2015 South African court case on assisted suicide

Stransham-Ford v Minister of Justice and Correctional Services (case no. 27401/15) was a 2015 judgment of the North Gauteng High Court in South Africa. It was the first South African case to address the constitutionality of physician-assisted suicide and euthanasia.

==Background==
Robert James Stransham-Ford, a 65-year-old advocate, was diagnosed with terminal stage 4 cancer and given only weeks to live. He applied to the High Court in Pretoria for an order permitting a medical doctor to assist him in ending his life without facing criminal or professional liability. He argued that his suffering, which included severe pain, loss of mobility, and loss of dignity, infringed his constitutional rights.

==Legal arguments==
The applicant relied on provisions of the South African Constitution, including:
- Section 7: the duty of the state to respect, protect, promote and fulfil rights.
- Section 10: the right to human dignity,
- Section 12: the right to freedom and security of the person, including control over one's body

He argued that the common law prohibition on assisted suicide unjustifiably limited these rights. His counsel compared assisted suicide to the lawful withdrawal of life-sustaining treatment and cited international precedents such as Carter v Canada (2015).
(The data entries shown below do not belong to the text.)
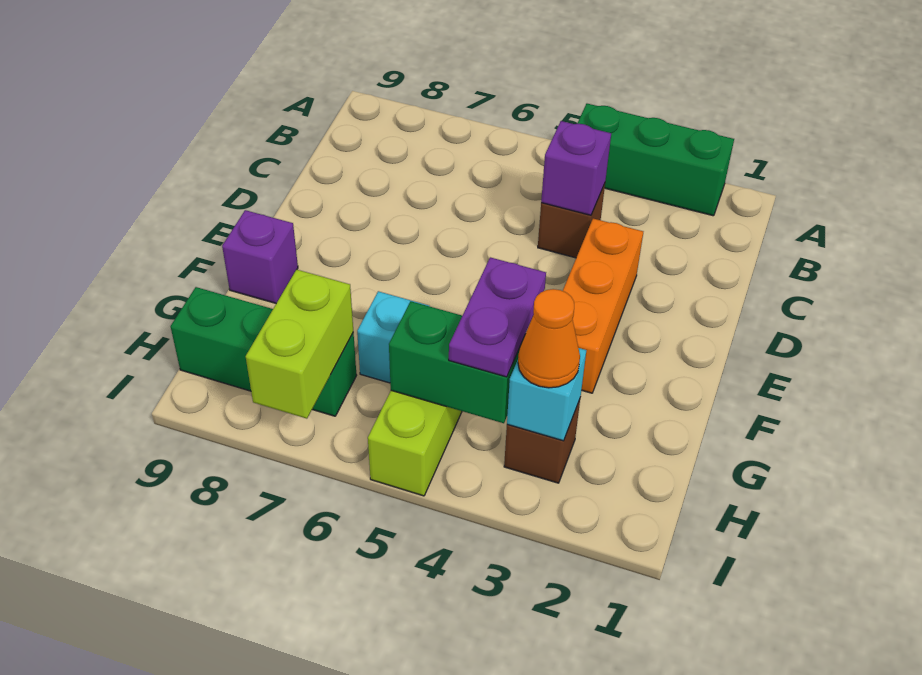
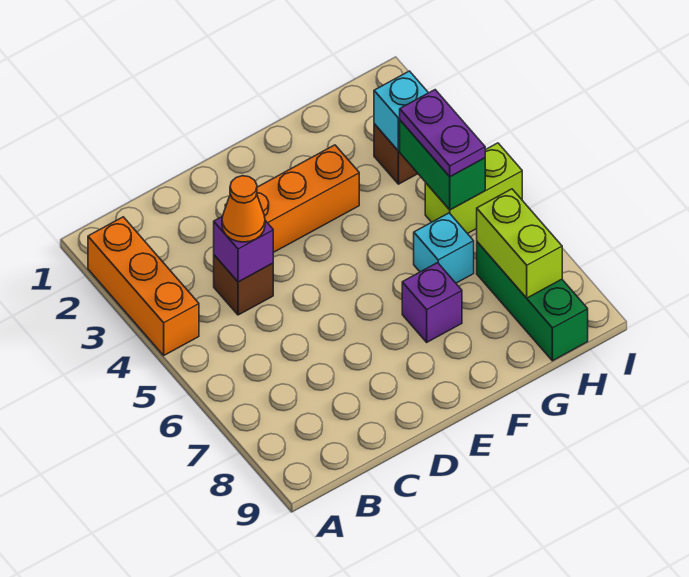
green brick A2:A4 level 1 -> orange brick A2:A4 level 1
purple brick F9 level 1 -> purple brick F7 level 1
purple plate G4:H4 level 3 -> purple plate H4:H5 level 3
orange cone H3 level 3 -> orange cone C4 level 3
lime brick H7:I7 level 2 -> lime brick H7:H8 level 2

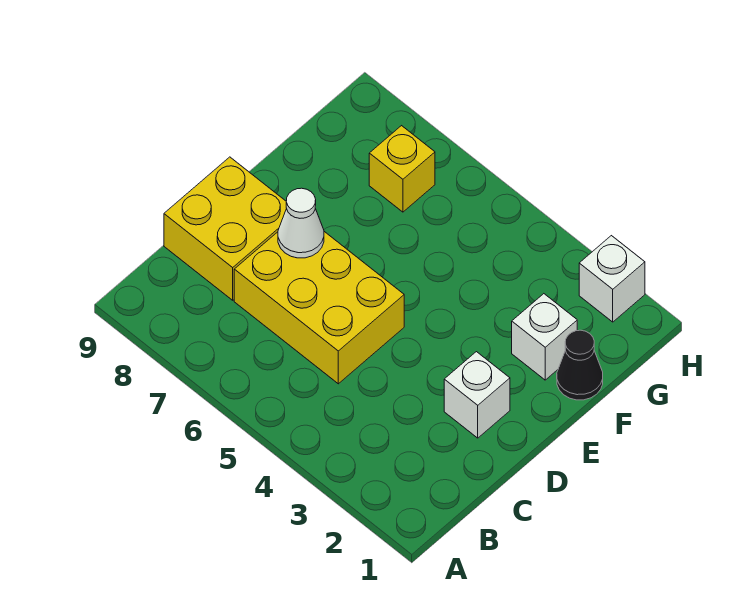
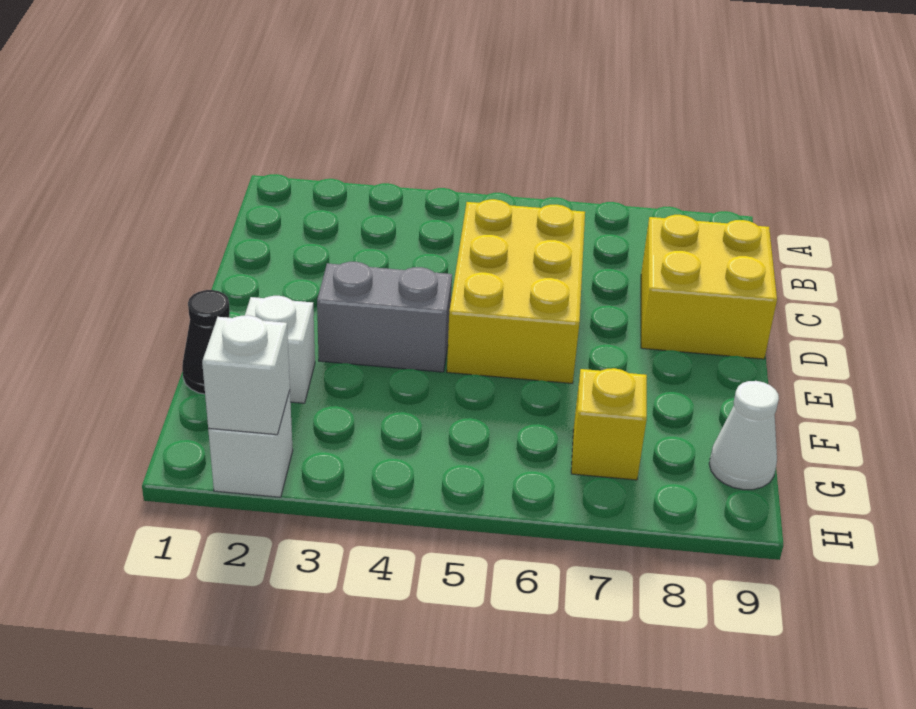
yellow brick C5:D7 level 1 -> yellow brick C5:E6 level 1
white brick D2 level 1 -> white brick H2 level 2
white cone D7 level 2 -> white cone G9 level 1
none -> grey brick E3:E4 level 1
The state opposed the application, arguing that assisted suicide remained unlawful under South African law and that recognising such a right raised ethical, social, and medical concerns.

==Judgement==
On 30 April 2015, Justice Hans Fabricius ruled in favour of Stransham-Ford, declaring that:
- A mentally competent, terminally ill adult who had freely chosen to end his life with medical assistance was constitutionally entitled to do so.
- A doctor assisting under those circumstances would not act unlawfully or face prosecution.
- The common law prohibition of assisted suicide was unconstitutional insofar as it imposed an absolute ban, as it unjustifiably limited rights to dignity and bodily integrity.

Stransham-Ford died on the day of the order, before the judgment was formally delivered.

In 2016, the Supreme Court of Appeal overruled the High Court's decision, holding that the matter had become moot because the applicant had died before the judgment was delivered. The court ruled that the case was not an appropriate vehicle for developing the common law on murder and culpable homicide, and it upheld the appeal by the Minister of Justice. As a result, the High Court's order did not stand, and the case did not establish a legal precedent for the authorisation of assisted dying in South Africa.

==Impact==
The judgment was widely regarded as a landmark in South African law. It raised questions about whether the legislature should regulate assisted dying, building on earlier recommendations by the South African Law Commission's 1998 report on euthanasia.

While the order applied to a specific case and did not constitute a general legalisation of assisted suicide, it drew attention to the constitutional balance between the right to life and the right to dignity. The decision has been noted in comparison with similar cases in Canada, Europe, and the United States.